Perhaps as importantly, this community has learned the lessons of Health Links and has made sure that social care providers — largely our municipalities — are at the table and a committed partner from the start. MAHST represents a new and important purposeful approach to planning health-care systems at the community level, an approach that can be enabled but not controlled at the policy level.
The second is in Barrie. In the Healthy Barrie Project, the city, family physicians, and the public health unit have come together to work on activities that are aligned to support innovation and health improvement. This model provides a platform for strengthening the entire health-care system’s ability to promote healthy behaviours and advocate for healthier communities because programs and projects are approved together.
The first such project builds off of a successful model from Washington, D.C., where physicians encourage patients to spend more active time outdoors. With this model, municipal resources — of which a city like Barrie should be proud — can contribute even more to health; public health units gain a broader set of partners with whom to plan, advocate and deliver; and family physicians gain greater opportunities for promoting health.
I saw a newspaper article a few months ago that announced “The Health System is Changing. There Are No Immediate Changes Taking Place.” The risk of major policy announcements is that expectations are built while broad action remains hard to realize. It is too easy to say that we need to wait for direction. The actions of Muskoka and Area and Barrie show that communities can and should take advantage of the opportunities offered by new policies without waiting for top-down direction.

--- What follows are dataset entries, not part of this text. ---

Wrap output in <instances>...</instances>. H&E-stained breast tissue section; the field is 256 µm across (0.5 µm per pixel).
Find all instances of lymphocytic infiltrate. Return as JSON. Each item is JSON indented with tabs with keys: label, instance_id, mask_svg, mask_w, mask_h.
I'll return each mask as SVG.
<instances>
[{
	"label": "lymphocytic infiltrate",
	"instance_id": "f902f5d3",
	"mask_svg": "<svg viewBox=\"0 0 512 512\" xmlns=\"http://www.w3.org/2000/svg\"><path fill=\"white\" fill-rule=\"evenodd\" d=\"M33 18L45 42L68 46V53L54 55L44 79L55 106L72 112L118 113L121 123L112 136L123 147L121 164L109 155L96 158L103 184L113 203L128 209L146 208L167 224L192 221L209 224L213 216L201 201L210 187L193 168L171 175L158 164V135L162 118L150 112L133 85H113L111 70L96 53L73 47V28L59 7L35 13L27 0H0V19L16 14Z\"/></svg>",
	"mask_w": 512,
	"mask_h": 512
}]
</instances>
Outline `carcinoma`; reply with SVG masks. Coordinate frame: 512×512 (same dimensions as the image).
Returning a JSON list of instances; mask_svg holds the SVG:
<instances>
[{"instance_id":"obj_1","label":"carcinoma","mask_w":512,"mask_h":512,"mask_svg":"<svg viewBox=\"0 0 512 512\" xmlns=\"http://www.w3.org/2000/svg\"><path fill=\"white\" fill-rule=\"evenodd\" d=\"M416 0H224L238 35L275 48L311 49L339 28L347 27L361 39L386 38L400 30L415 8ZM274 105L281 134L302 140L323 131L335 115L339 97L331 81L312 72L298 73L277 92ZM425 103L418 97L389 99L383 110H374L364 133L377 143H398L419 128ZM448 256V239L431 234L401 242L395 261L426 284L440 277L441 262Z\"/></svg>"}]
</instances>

Our obligation as scholars is to work with these communities to achieve better health, ensuring that the evidence and insights generated at places like DLSPH are resources available to all.
– Professor Adalsteinn Brown, Interim Dean, Dalla Lana School of Public Health & Dalla Lana Chair of Public Health Policy, in collaboration with: Professor Ross Upshur, Clinical Public Health Division Head; Aamir Bharmal, a final-year Public Health and Preventive Medicine resident working on the Healthy Barrie project; and Patrick Feng, Healthy Barrie project manager.